:: RECORDS SUPPLIED ::

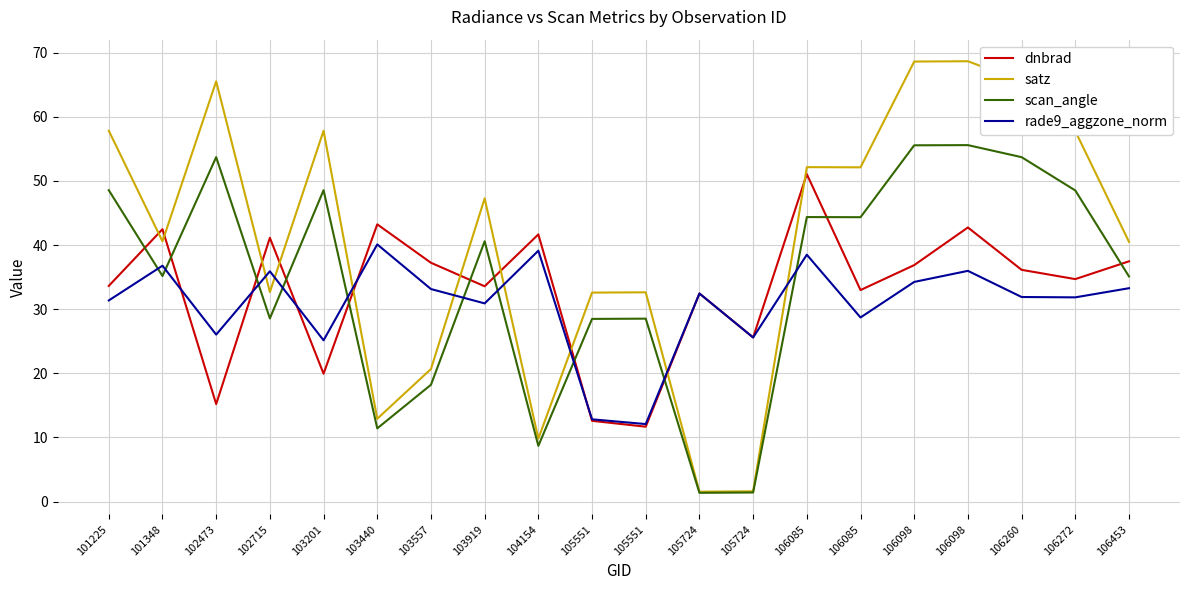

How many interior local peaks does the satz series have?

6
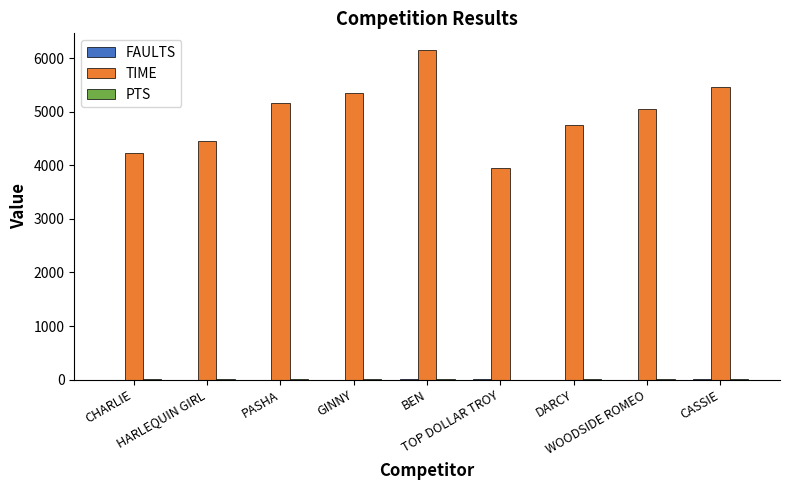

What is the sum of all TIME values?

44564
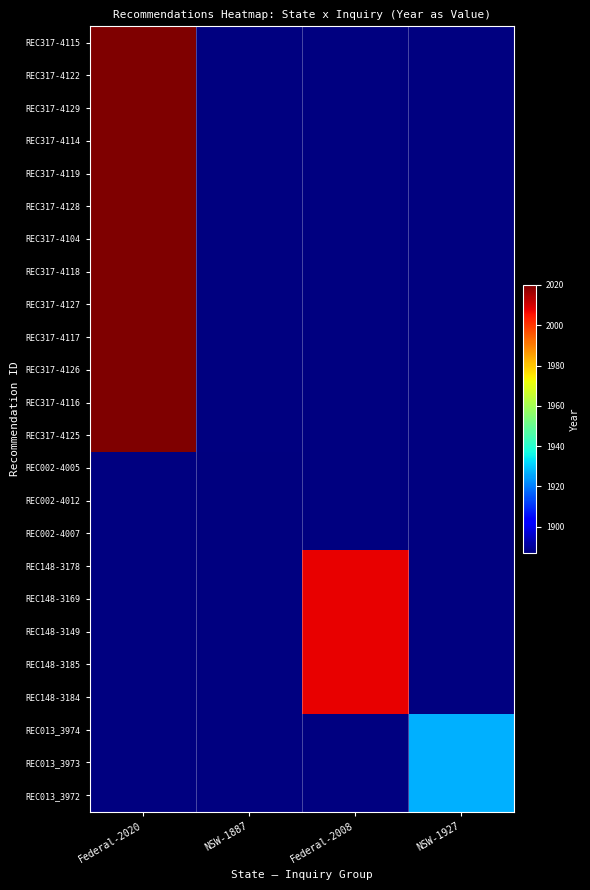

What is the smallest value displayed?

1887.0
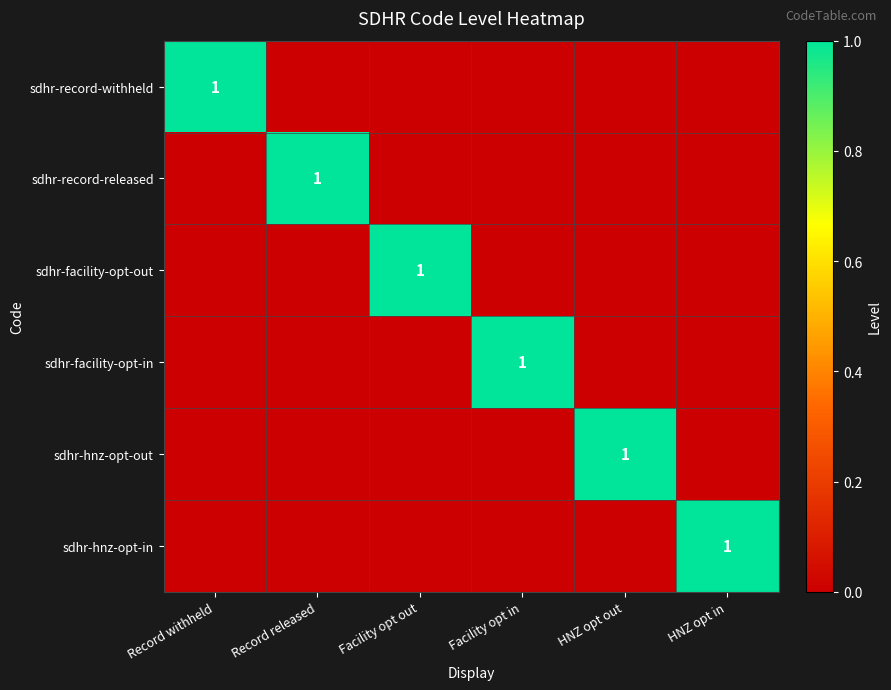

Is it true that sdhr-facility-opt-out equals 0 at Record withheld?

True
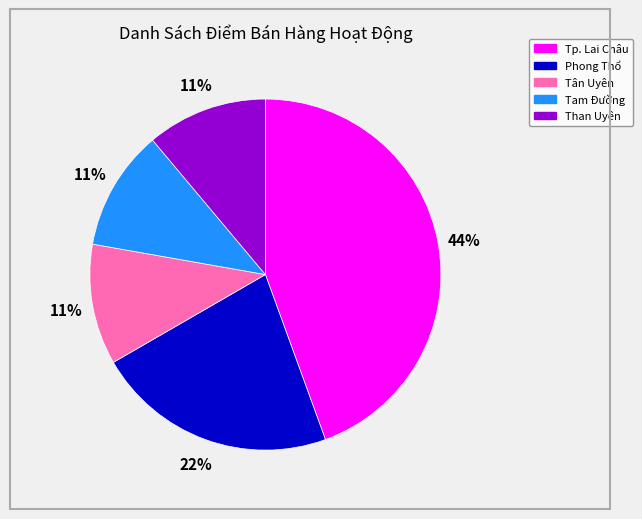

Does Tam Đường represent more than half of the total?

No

:::

:: YOUR INSTRUCTIONS ::
Copy out the records above word for word, leaving out the pictures.

:: ANSWER TO THIS EXERCISE ::
How many interior local peaks does the satz series have?

6

What is the sum of all TIME values?

44564

What is the smallest value displayed?

1887.0

Is it true that sdhr-facility-opt-out equals 0 at Record withheld?

True

Does Tam Đường represent more than half of the total?

No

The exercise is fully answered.